Seeing the Whole Hierarchy
Are you starting to get how the template hierarchy works? Once you understand the basic concept, making WordPress themes that benefit from this knowledge simply requires creating and modifying the proper template files for the types of webpages you wish to affect.
The diagram above is great, but there are a few other great ways to visualize and understand the template hierarchy:
- Template Hierarchy on the WordPress Codex, at: http://codex.wordpress.org/Template_Hierarchy. The Codex is the canonical source for information on the template hierarchy, and on WordPress itself. Learn to love it! On this page, you can learn what each type of template file does.
- Interactive Template Hierarchy Resource, at: http://wphierarchy.com/. This is an interactive version of the Codex’s template hierarchy image. Click on any node to get help understanding what it means and when it applies.
- WPTuts+ Cheat Sheet, at: http://wp.tutsplus.com/articles/wordpress-cheat-sheets-template-heirarchy-map/. Especially if you understand WordPress conditional functions like
is_home()
, we really appreciate the brevity of this visual map. It’s not exhaustive, but it’s easy to read.
Now You Understand the Template Hierarchy
The WordPress template hierarchy is a major part of the magic of WordPress themes and WordPress theme development. Now that you understand its basic workings, you can really dive in and understand exactly which templates apply in which cases.
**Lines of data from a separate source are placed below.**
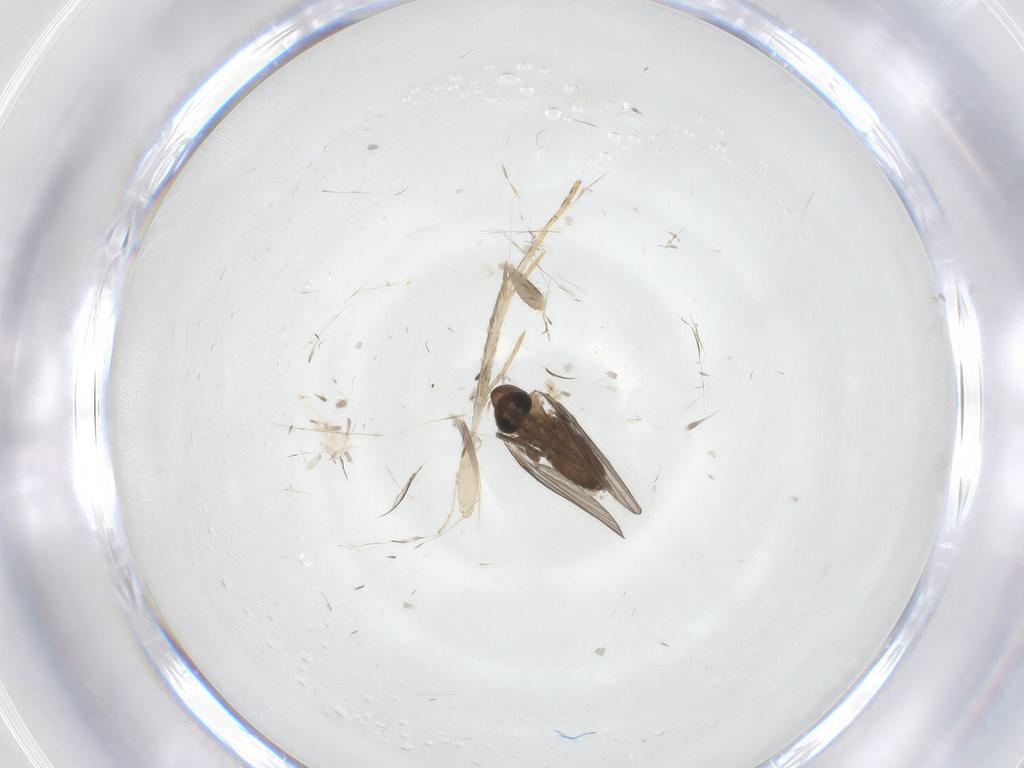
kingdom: Animalia
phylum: Arthropoda
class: Insecta
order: Diptera
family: Psychodidae
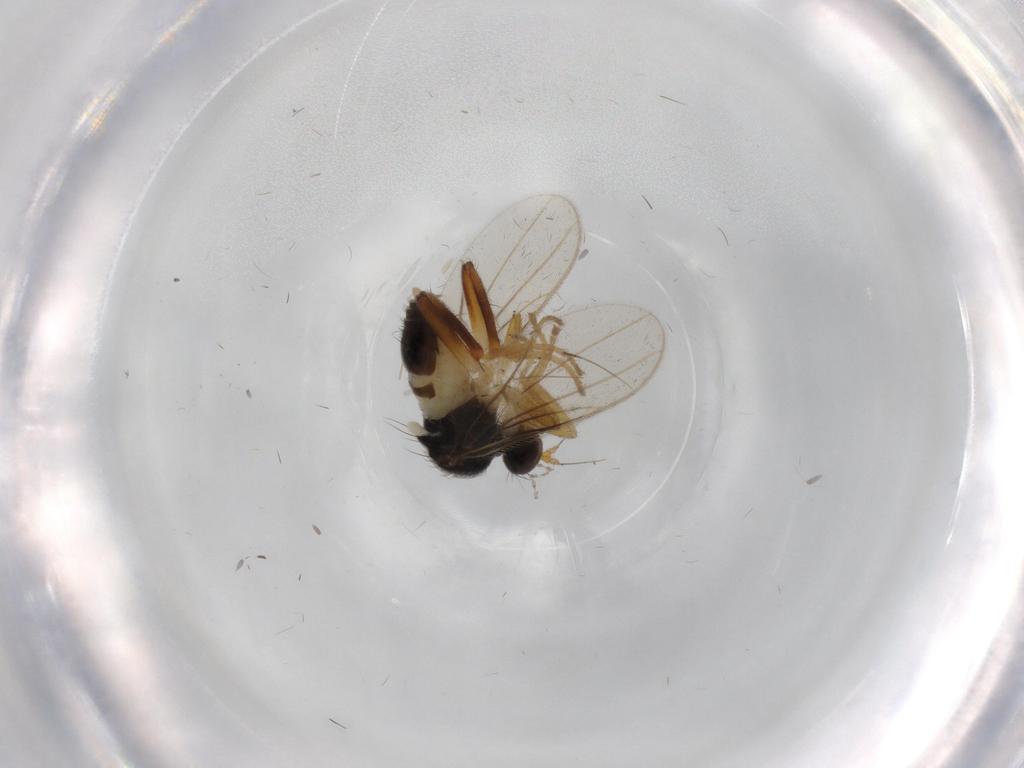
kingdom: Animalia
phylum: Arthropoda
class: Insecta
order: Diptera
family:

GET RID OF THE GUESSWORK WITH WHICH TEMPLATE
One final recommendation: If you ever get stuck knowing which template is operating on a particular webpage, you can install a plugin: Which Template. It’s located at https://wordpress.org/plugins/which-template/. When you browse the site while logged-in, it prints the current template into your admin bar.
This plugin can be a great way to learn the template hierarchy in depth, as you see exactly which template is active at each part of your site.